Phänomenologie: Die Hundepension

Frankfurter Allgemeine Sonntagszeitung

Beim ersten Mal haben sie ihm das Halsband angeknabbert. Beim zweiten Mal komplett durchgebissen. Nach dem dritten Mal fehlte ihm ein Stück Fell am rechten Ohr. Mein Hund muss, mit anderen Worten, eine fantastische Zeit gehabt haben.

Wenn man als Hundebesitzer im Urlaub oder auf Dienstreise ist, wird man besorgt gefragt, wohin man das arme Tier verbracht habe. Das Wort „Hundepension“ als Antwort scheint, den halb vorwurfsvollen, halb mitleidigen Blicken nach zu urteilen, nicht ganz die Assoziationen von aufgeschüttelten Kissen und selbstgebackenen Hundekuchen zu verströmen, die die Betreiber solcher Etablissements sich sicher versprechen.

Dabei ist meine Sorge nicht, dass es meinem Hund da nicht gefällt.
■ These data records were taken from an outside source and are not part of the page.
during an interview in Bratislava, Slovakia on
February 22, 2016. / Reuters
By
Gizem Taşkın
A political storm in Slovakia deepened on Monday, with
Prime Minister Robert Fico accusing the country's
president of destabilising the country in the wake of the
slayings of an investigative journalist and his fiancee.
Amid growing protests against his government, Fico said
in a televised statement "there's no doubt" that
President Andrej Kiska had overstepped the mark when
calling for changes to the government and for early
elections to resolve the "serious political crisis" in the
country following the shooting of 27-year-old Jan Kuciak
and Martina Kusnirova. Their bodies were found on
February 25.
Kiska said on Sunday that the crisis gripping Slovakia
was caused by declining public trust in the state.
Meine Sorge ist, dass es meinem Hund da zu gut gefällt. Er hat dort den ganzen Tag eine Meute von Artgenossen um sich, die er jagen, knuffen oder anbellen kann und die ihm, aus Dank oder als Revanche, ein Ohr abkauen. Zum Vergleich: Sein regulärer Hundealltag besteht darin, mir zuzugucken, wie ich abwechselnd vor einem Computermonitor und einem Fernsehschirm sitze.
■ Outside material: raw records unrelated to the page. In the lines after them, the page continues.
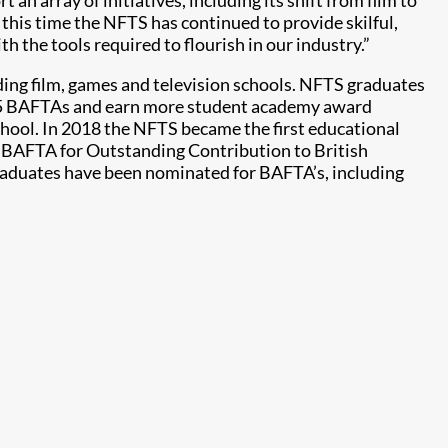
 an array of initiatives, including its shift from film to
g this time the NFTS has continued to provide skilful,
h the tools required to flourish in our industry.”
ding film, games and television schools. NFTS graduates
45 BAFTAs and earn more student academy award
hool. In 2018 the NFTS became the first educational
a BAFTA for Outstanding Contribution to British
raduates have been nominated for BAFTA’s, including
Man weiß es natürlich nicht. Man weiß nicht, ob die freundlichen Hundepensionseltern, sobald man vom Hof gefahren ist, nicht den großen Außenbereich ab- und die Tiere in den Keller sperren und nur alle paar Tage mal neues Futter die Treppe herunterwerfen. Vor allem aber weiß man nicht, wie ein Hund auf das Konzept der Hundelandverschickung reagiert. Hunde haben, soweit man weiß, keinen guten inneren Kalender, und selbst wenn sie ein klares Konzept von „Zukunft“ hätten, das über die Erwartung, am Abend wieder gefüttert zu werden, hinausgeht, würde es uns schwer fallen, ihnen die Details zu vermitteln: Herrchen ist jetzt mal für zwei Wochen weg. Entsprechend schlecht sind Hunde im Abschiednehmen, weshalb man sich immer heimlich hinter ihrem Rücken vom Hof der Hundepension schleicht, was das eigentliche Gefühl, dass sie es hier gut haben, durch den Gedanken verdirbt, sie betrogen zu haben.
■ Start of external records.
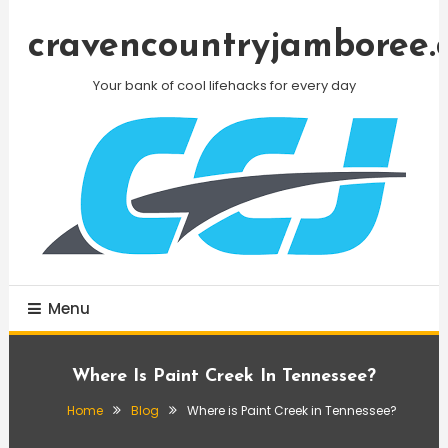
Skip
To
cravencountryjamboree.
Content
Your bank of cool lifehacks for every day
Menu
Where Is Paint Creek In Tennessee?
Home
Blog
Where is Paint Creek in Tennessee?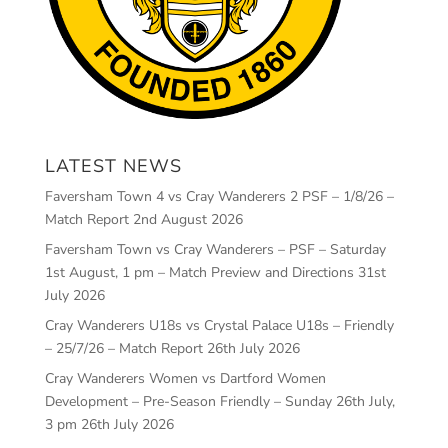
LATEST NEWS
Faversham Town 4 vs Cray Wanderers 2 PSF – 1/8/26 –
Match Report
2nd August 2026
Faversham Town vs Cray Wanderers – PSF – Saturday
1st August, 1 pm – Match Preview and Directions
31st
July 2026
Cray Wanderers U18s vs Crystal Palace U18s – Friendly
– 25/7/26 – Match Report
26th July 2026
Cray Wanderers Women vs Dartford Women
Development – Pre-Season Friendly – Sunday 26th July,
3 pm
26th July 2026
Beim Abholen dann das umgekehrte Dilemma: Je mehr er sich über das Wiedersehen freut, was ja eigentlich eine schöne Sache ist, desto größer die Sorge, dass er einen vorher schrecklich vermisst hat (oder, wie gesagt, wie im Knast bei Wasser und trocken Futter gehalten wurde). Ungefähr zwei Minuten lang ist mein Hund außer sich vor Freude, mich wieder zu sehen. Schon im Auto auf dem Rückweg, bilde ich mir ein, setzt die Enttäuschung darüber ein, dass das Vierundzwanzig-Stunden-Toben im Rudel nun auch vorbei ist. Wenn er es sich aussuchen könnte, würde ich einfach mit ihm zu den anderen Kläffern ziehen. Aber wir wissen ja: Das Leben ist keine Hundepension.